An exact copy of the entries, with every picture omitted, is what is needed here.

---*---

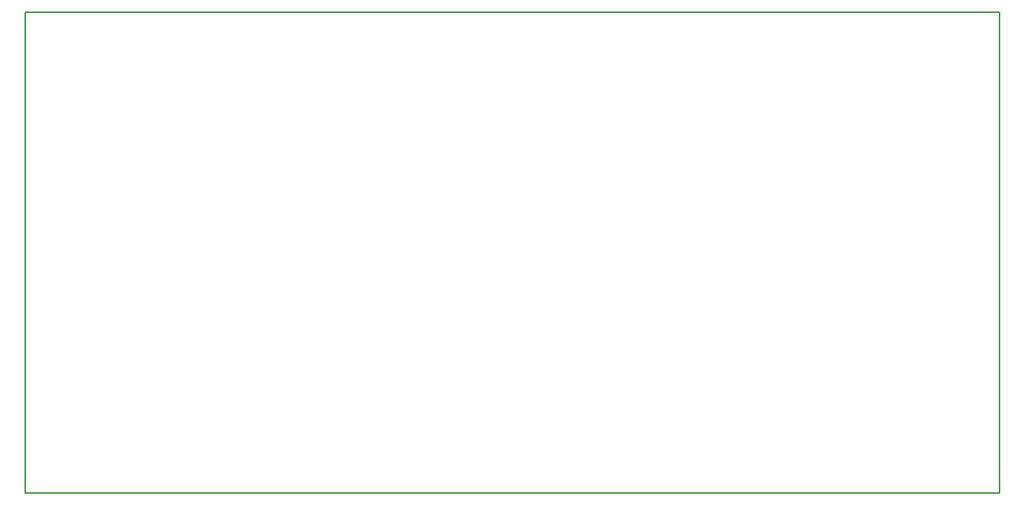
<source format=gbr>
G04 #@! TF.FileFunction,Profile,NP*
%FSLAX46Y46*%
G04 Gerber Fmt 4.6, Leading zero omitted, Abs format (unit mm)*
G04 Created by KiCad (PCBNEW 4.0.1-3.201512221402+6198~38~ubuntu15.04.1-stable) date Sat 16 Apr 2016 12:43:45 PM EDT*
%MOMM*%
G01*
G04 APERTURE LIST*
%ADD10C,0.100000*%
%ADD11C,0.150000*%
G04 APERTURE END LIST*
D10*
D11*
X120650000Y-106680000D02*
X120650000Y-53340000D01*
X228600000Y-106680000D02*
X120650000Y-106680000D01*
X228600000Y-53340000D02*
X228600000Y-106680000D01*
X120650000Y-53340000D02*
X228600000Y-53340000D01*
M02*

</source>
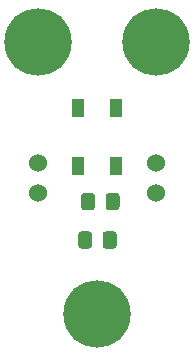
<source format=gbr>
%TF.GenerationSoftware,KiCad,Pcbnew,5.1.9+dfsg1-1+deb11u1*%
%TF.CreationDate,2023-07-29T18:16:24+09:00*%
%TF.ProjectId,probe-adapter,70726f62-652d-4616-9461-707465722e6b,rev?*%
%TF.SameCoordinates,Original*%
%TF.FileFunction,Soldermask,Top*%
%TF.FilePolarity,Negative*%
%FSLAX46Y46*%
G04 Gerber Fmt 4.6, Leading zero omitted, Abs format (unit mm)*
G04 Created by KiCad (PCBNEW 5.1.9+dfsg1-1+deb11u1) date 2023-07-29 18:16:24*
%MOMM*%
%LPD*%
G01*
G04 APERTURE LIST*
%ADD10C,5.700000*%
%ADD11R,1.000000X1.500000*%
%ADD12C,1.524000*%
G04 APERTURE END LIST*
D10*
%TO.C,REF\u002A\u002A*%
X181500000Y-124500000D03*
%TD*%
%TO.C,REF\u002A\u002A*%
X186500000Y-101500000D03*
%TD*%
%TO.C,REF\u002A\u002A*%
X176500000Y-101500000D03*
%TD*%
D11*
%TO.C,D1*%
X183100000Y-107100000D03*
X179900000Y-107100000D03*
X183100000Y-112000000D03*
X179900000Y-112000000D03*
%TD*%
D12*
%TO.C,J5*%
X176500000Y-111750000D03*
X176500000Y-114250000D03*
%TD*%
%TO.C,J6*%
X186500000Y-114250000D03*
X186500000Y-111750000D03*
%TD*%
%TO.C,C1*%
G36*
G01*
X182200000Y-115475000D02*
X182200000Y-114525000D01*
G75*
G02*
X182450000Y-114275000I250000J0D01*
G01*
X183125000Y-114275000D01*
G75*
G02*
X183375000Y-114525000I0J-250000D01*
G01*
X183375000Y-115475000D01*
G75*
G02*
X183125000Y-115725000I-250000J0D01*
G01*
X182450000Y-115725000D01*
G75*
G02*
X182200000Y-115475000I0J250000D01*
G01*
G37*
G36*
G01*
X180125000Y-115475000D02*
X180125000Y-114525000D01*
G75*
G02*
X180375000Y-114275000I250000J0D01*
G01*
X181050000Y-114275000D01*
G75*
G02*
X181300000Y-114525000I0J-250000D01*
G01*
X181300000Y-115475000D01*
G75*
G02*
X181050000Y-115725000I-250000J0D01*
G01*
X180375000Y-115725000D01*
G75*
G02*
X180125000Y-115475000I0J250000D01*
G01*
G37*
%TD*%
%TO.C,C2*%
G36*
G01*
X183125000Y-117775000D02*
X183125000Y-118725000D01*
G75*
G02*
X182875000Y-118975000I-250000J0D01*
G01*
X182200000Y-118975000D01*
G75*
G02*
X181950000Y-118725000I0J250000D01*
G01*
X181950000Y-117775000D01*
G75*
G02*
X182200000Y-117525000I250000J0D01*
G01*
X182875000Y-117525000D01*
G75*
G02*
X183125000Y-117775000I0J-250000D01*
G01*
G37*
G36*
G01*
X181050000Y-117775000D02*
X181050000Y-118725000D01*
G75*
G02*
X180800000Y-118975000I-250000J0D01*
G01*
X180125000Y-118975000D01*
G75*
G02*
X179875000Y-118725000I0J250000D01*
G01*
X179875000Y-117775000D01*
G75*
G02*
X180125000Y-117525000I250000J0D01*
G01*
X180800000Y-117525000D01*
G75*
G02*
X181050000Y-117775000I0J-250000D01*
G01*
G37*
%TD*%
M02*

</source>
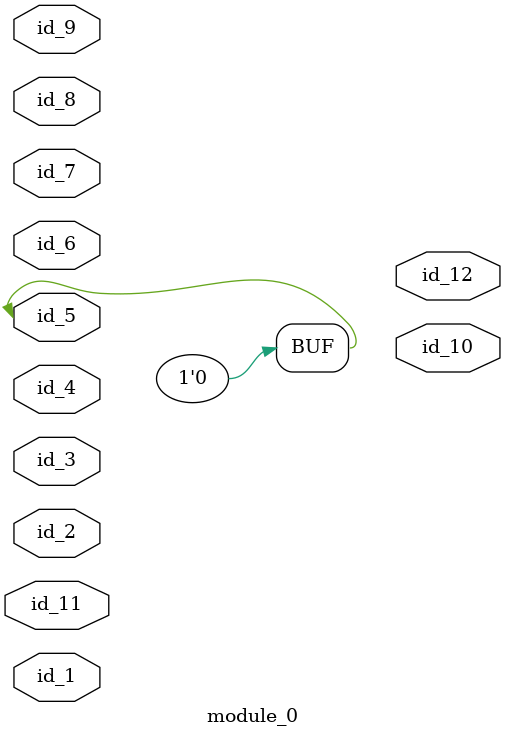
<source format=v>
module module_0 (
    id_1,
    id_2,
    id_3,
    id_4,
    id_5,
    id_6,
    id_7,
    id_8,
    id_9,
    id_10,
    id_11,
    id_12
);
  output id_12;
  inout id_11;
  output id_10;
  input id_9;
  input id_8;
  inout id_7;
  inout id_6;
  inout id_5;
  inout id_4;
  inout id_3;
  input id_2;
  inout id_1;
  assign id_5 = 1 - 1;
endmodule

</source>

---*---

__Expected output__.
<source format=gbr>
G04 #@! TF.FileFunction,Profile,NP*
%FSLAX46Y46*%
G04 Gerber Fmt 4.6, Leading zero omitted, Abs format (unit mm)*
G04 Created by KiCad (PCBNEW 4.0.1-3.201512221402+6198~38~ubuntu15.04.1-stable) date Sat 16 Apr 2016 12:43:45 PM EDT*
%MOMM*%
G01*
G04 APERTURE LIST*
%ADD10C,0.100000*%
%ADD11C,0.150000*%
G04 APERTURE END LIST*
D10*
D11*
X120650000Y-106680000D02*
X120650000Y-53340000D01*
X228600000Y-106680000D02*
X120650000Y-106680000D01*
X228600000Y-53340000D02*
X228600000Y-106680000D01*
X120650000Y-53340000D02*
X228600000Y-53340000D01*
M02*

</source>
<source format=gbr>
%TF.GenerationSoftware,KiCad,Pcbnew,5.1.9+dfsg1-1+deb11u1*%
%TF.CreationDate,2023-07-29T18:16:24+09:00*%
%TF.ProjectId,probe-adapter,70726f62-652d-4616-9461-707465722e6b,rev?*%
%TF.SameCoordinates,Original*%
%TF.FileFunction,Soldermask,Top*%
%TF.FilePolarity,Negative*%
%FSLAX46Y46*%
G04 Gerber Fmt 4.6, Leading zero omitted, Abs format (unit mm)*
G04 Created by KiCad (PCBNEW 5.1.9+dfsg1-1+deb11u1) date 2023-07-29 18:16:24*
%MOMM*%
%LPD*%
G01*
G04 APERTURE LIST*
%ADD10C,5.700000*%
%ADD11R,1.000000X1.500000*%
%ADD12C,1.524000*%
G04 APERTURE END LIST*
D10*
%TO.C,REF\u002A\u002A*%
X181500000Y-124500000D03*
%TD*%
%TO.C,REF\u002A\u002A*%
X186500000Y-101500000D03*
%TD*%
%TO.C,REF\u002A\u002A*%
X176500000Y-101500000D03*
%TD*%
D11*
%TO.C,D1*%
X183100000Y-107100000D03*
X179900000Y-107100000D03*
X183100000Y-112000000D03*
X179900000Y-112000000D03*
%TD*%
D12*
%TO.C,J5*%
X176500000Y-111750000D03*
X176500000Y-114250000D03*
%TD*%
%TO.C,J6*%
X186500000Y-114250000D03*
X186500000Y-111750000D03*
%TD*%
%TO.C,C1*%
G36*
G01*
X182200000Y-115475000D02*
X182200000Y-114525000D01*
G75*
G02*
X182450000Y-114275000I250000J0D01*
G01*
X183125000Y-114275000D01*
G75*
G02*
X183375000Y-114525000I0J-250000D01*
G01*
X183375000Y-115475000D01*
G75*
G02*
X183125000Y-115725000I-250000J0D01*
G01*
X182450000Y-115725000D01*
G75*
G02*
X182200000Y-115475000I0J250000D01*
G01*
G37*
G36*
G01*
X180125000Y-115475000D02*
X180125000Y-114525000D01*
G75*
G02*
X180375000Y-114275000I250000J0D01*
G01*
X181050000Y-114275000D01*
G75*
G02*
X181300000Y-114525000I0J-250000D01*
G01*
X181300000Y-115475000D01*
G75*
G02*
X181050000Y-115725000I-250000J0D01*
G01*
X180375000Y-115725000D01*
G75*
G02*
X180125000Y-115475000I0J250000D01*
G01*
G37*
%TD*%
%TO.C,C2*%
G36*
G01*
X183125000Y-117775000D02*
X183125000Y-118725000D01*
G75*
G02*
X182875000Y-118975000I-250000J0D01*
G01*
X182200000Y-118975000D01*
G75*
G02*
X181950000Y-118725000I0J250000D01*
G01*
X181950000Y-117775000D01*
G75*
G02*
X182200000Y-117525000I250000J0D01*
G01*
X182875000Y-117525000D01*
G75*
G02*
X183125000Y-117775000I0J-250000D01*
G01*
G37*
G36*
G01*
X181050000Y-117775000D02*
X181050000Y-118725000D01*
G75*
G02*
X180800000Y-118975000I-250000J0D01*
G01*
X180125000Y-118975000D01*
G75*
G02*
X179875000Y-118725000I0J250000D01*
G01*
X179875000Y-117775000D01*
G75*
G02*
X180125000Y-117525000I250000J0D01*
G01*
X180800000Y-117525000D01*
G75*
G02*
X181050000Y-117775000I0J-250000D01*
G01*
G37*
%TD*%
M02*

</source>
<source format=v>
module module_0 (
    id_1,
    id_2,
    id_3,
    id_4,
    id_5,
    id_6,
    id_7,
    id_8,
    id_9,
    id_10,
    id_11,
    id_12
);
  output id_12;
  inout id_11;
  output id_10;
  input id_9;
  input id_8;
  inout id_7;
  inout id_6;
  inout id_5;
  inout id_4;
  inout id_3;
  input id_2;
  inout id_1;
  assign id_5 = 1 - 1;
endmodule

</source>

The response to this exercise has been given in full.